● **ACTIVITY**: Repeat every one of the following entries word for word, leaving none out.

● **DATA RECORDS**:
====================
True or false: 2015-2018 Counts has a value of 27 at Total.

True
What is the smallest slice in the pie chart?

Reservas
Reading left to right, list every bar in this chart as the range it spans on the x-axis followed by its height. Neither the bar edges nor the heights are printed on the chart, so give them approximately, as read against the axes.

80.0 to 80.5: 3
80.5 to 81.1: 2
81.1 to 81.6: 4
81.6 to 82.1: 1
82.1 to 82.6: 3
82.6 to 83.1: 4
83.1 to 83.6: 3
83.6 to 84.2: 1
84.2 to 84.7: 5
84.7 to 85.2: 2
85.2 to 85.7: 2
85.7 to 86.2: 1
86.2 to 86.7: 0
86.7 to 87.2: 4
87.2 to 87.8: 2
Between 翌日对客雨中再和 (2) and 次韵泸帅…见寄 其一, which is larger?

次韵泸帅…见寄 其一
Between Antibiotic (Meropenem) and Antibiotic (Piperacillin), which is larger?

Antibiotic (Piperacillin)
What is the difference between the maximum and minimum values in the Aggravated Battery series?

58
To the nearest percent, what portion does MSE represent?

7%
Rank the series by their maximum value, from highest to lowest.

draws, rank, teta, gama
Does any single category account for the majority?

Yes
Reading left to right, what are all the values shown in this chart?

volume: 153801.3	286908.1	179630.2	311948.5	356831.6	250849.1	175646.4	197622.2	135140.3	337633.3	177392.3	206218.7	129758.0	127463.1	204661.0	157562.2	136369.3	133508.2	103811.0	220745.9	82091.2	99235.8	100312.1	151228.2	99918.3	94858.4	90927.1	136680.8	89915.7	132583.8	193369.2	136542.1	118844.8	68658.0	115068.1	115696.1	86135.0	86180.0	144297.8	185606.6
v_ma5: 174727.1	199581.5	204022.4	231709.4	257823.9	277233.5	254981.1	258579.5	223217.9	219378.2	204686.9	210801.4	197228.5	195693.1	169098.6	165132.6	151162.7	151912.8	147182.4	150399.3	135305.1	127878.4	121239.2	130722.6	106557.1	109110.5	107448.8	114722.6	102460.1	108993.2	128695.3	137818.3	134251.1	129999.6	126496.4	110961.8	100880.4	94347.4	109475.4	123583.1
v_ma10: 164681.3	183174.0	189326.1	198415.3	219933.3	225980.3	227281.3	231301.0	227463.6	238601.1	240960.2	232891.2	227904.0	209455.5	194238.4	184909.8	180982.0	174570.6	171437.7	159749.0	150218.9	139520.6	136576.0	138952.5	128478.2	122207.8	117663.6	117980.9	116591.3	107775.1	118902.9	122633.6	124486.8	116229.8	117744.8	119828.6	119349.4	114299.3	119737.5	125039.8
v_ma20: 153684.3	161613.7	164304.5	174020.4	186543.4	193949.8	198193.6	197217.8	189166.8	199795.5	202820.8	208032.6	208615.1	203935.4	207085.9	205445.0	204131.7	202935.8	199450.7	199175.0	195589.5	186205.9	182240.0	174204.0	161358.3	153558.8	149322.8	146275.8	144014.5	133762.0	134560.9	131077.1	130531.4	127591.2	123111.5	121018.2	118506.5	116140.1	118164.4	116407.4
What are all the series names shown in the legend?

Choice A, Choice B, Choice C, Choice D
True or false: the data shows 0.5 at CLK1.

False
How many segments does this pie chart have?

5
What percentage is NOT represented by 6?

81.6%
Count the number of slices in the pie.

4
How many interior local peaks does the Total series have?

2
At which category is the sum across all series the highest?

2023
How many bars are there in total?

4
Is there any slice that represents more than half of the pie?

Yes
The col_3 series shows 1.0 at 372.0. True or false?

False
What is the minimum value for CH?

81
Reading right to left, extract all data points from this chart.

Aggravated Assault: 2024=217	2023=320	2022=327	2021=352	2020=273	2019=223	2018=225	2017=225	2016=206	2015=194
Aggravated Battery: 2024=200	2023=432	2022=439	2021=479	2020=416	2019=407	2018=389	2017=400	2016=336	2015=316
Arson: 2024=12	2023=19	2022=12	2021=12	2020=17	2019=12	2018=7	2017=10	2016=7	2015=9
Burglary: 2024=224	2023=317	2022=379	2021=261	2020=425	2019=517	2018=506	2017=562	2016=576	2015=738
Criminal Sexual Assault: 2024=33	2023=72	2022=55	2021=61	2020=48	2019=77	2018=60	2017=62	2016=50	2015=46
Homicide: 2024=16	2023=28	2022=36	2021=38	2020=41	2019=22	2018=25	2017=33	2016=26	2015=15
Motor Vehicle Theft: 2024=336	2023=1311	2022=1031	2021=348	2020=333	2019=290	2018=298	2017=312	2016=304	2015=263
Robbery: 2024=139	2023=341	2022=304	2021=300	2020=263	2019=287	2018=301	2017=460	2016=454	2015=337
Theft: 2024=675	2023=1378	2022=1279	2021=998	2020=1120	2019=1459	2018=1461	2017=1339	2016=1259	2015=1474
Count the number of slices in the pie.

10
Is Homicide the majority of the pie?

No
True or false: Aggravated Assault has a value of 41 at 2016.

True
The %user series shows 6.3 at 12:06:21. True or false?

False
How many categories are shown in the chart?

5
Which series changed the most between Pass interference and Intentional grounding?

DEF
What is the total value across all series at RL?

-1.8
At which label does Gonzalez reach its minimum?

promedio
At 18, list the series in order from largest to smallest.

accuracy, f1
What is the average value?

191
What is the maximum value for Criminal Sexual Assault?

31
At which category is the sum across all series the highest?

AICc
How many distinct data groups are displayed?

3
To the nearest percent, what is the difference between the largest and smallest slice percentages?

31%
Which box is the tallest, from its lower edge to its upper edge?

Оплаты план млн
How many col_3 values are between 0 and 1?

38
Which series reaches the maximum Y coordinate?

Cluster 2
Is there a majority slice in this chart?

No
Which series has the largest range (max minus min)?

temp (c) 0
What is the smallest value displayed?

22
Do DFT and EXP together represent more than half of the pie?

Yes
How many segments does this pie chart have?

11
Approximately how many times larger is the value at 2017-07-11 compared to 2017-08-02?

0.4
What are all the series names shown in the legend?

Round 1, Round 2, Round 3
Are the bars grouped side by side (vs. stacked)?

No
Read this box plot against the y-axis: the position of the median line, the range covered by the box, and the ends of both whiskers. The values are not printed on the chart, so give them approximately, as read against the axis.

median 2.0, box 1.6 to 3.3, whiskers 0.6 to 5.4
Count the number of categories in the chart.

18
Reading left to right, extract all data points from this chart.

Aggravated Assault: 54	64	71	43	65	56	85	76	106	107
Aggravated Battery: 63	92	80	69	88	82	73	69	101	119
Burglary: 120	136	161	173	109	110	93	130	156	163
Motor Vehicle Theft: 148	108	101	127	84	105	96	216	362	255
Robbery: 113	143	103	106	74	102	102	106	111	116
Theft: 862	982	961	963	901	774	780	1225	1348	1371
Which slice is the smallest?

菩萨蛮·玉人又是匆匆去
====================
● **RESPONSE**:
True or false: 2015-2018 Counts has a value of 27 at Total.

True
What is the smallest slice in the pie chart?

Reservas
Reading left to right, list every bar in this chart as the range it spans on the x-axis followed by its height. Neither the bar edges nor the heights are printed on the chart, so give them approximately, as read against the axes.

80.0 to 80.5: 3
80.5 to 81.1: 2
81.1 to 81.6: 4
81.6 to 82.1: 1
82.1 to 82.6: 3
82.6 to 83.1: 4
83.1 to 83.6: 3
83.6 to 84.2: 1
84.2 to 84.7: 5
84.7 to 85.2: 2
85.2 to 85.7: 2
85.7 to 86.2: 1
86.2 to 86.7: 0
86.7 to 87.2: 4
87.2 to 87.8: 2
Between 翌日对客雨中再和 (2) and 次韵泸帅…见寄 其一, which is larger?

次韵泸帅…见寄 其一
Between Antibiotic (Meropenem) and Antibiotic (Piperacillin), which is larger?

Antibiotic (Piperacillin)
What is the difference between the maximum and minimum values in the Aggravated Battery series?

58
To the nearest percent, what portion does MSE represent?

7%
Rank the series by their maximum value, from highest to lowest.

draws, rank, teta, gama
Does any single category account for the majority?

Yes
Reading left to right, what are all the values shown in this chart?

volume: 153801.3	286908.1	179630.2	311948.5	356831.6	250849.1	175646.4	197622.2	135140.3	337633.3	177392.3	206218.7	129758.0	127463.1	204661.0	157562.2	136369.3	133508.2	103811.0	220745.9	82091.2	99235.8	100312.1	151228.2	99918.3	94858.4	90927.1	136680.8	89915.7	132583.8	193369.2	136542.1	118844.8	68658.0	115068.1	115696.1	86135.0	86180.0	144297.8	185606.6
v_ma5: 174727.1	199581.5	204022.4	231709.4	257823.9	277233.5	254981.1	258579.5	223217.9	219378.2	204686.9	210801.4	197228.5	195693.1	169098.6	165132.6	151162.7	151912.8	147182.4	150399.3	135305.1	127878.4	121239.2	130722.6	106557.1	109110.5	107448.8	114722.6	102460.1	108993.2	128695.3	137818.3	134251.1	129999.6	126496.4	110961.8	100880.4	94347.4	109475.4	123583.1
v_ma10: 164681.3	183174.0	189326.1	198415.3	219933.3	225980.3	227281.3	231301.0	227463.6	238601.1	240960.2	232891.2	227904.0	209455.5	194238.4	184909.8	180982.0	174570.6	171437.7	159749.0	150218.9	139520.6	136576.0	138952.5	128478.2	122207.8	117663.6	117980.9	116591.3	107775.1	118902.9	122633.6	124486.8	116229.8	117744.8	119828.6	119349.4	114299.3	119737.5	125039.8
v_ma20: 153684.3	161613.7	164304.5	174020.4	186543.4	193949.8	198193.6	197217.8	189166.8	199795.5	202820.8	208032.6	208615.1	203935.4	207085.9	205445.0	204131.7	202935.8	199450.7	199175.0	195589.5	186205.9	182240.0	174204.0	161358.3	153558.8	149322.8	146275.8	144014.5	133762.0	134560.9	131077.1	130531.4	127591.2	123111.5	121018.2	118506.5	116140.1	118164.4	116407.4
What are all the series names shown in the legend?

Choice A, Choice B, Choice C, Choice D
True or false: the data shows 0.5 at CLK1.

False
How many segments does this pie chart have?

5
What percentage is NOT represented by 6?

81.6%
Count the number of slices in the pie.

4
How many interior local peaks does the Total series have?

2
At which category is the sum across all series the highest?

2023
How many bars are there in total?

4
Is there any slice that represents more than half of the pie?

Yes
The col_3 series shows 1.0 at 372.0. True or false?

False
What is the minimum value for CH?

81
Reading right to left, extract all data points from this chart.

Aggravated Assault: 2024=217	2023=320	2022=327	2021=352	2020=273	2019=223	2018=225	2017=225	2016=206	2015=194
Aggravated Battery: 2024=200	2023=432	2022=439	2021=479	2020=416	2019=407	2018=389	2017=400	2016=336	2015=316
Arson: 2024=12	2023=19	2022=12	2021=12	2020=17	2019=12	2018=7	2017=10	2016=7	2015=9
Burglary: 2024=224	2023=317	2022=379	2021=261	2020=425	2019=517	2018=506	2017=562	2016=576	2015=738
Criminal Sexual Assault: 2024=33	2023=72	2022=55	2021=61	2020=48	2019=77	2018=60	2017=62	2016=50	2015=46
Homicide: 2024=16	2023=28	2022=36	2021=38	2020=41	2019=22	2018=25	2017=33	2016=26	2015=15
Motor Vehicle Theft: 2024=336	2023=1311	2022=1031	2021=348	2020=333	2019=290	2018=298	2017=312	2016=304	2015=263
Robbery: 2024=139	2023=341	2022=304	2021=300	2020=263	2019=287	2018=301	2017=460	2016=454	2015=337
Theft: 2024=675	2023=1378	2022=1279	2021=998	2020=1120	2019=1459	2018=1461	2017=1339	2016=1259	2015=1474
Count the number of slices in the pie.

10
Is Homicide the majority of the pie?

No
True or false: Aggravated Assault has a value of 41 at 2016.

True
The %user series shows 6.3 at 12:06:21. True or false?

False
How many categories are shown in the chart?

5
Which series changed the most between Pass interference and Intentional grounding?

DEF
What is the total value across all series at RL?

-1.8
At which label does Gonzalez reach its minimum?

promedio
At 18, list the series in order from largest to smallest.

accuracy, f1
What is the average value?

191
What is the maximum value for Criminal Sexual Assault?

31
At which category is the sum across all series the highest?

AICc
How many distinct data groups are displayed?

3
To the nearest percent, what is the difference between the largest and smallest slice percentages?

31%
Which box is the tallest, from its lower edge to its upper edge?

Оплаты план млн
How many col_3 values are between 0 and 1?

38
Which series reaches the maximum Y coordinate?

Cluster 2
Is there a majority slice in this chart?

No
Which series has the largest range (max minus min)?

temp (c) 0
What is the smallest value displayed?

22
Do DFT and EXP together represent more than half of the pie?

Yes
How many segments does this pie chart have?

11
Approximately how many times larger is the value at 2017-07-11 compared to 2017-08-02?

0.4
What are all the series names shown in the legend?

Round 1, Round 2, Round 3
Are the bars grouped side by side (vs. stacked)?

No
Read this box plot against the y-axis: the position of the median line, the range covered by the box, and the ends of both whiskers. The values are not printed on the chart, so give them approximately, as read against the axis.

median 2.0, box 1.6 to 3.3, whiskers 0.6 to 5.4
Count the number of categories in the chart.

18
Reading left to right, extract all data points from this chart.

Aggravated Assault: 54	64	71	43	65	56	85	76	106	107
Aggravated Battery: 63	92	80	69	88	82	73	69	101	119
Burglary: 120	136	161	173	109	110	93	130	156	163
Motor Vehicle Theft: 148	108	101	127	84	105	96	216	362	255
Robbery: 113	143	103	106	74	102	102	106	111	116
Theft: 862	982	961	963	901	774	780	1225	1348	1371
Which slice is the smallest?

菩萨蛮·玉人又是匆匆去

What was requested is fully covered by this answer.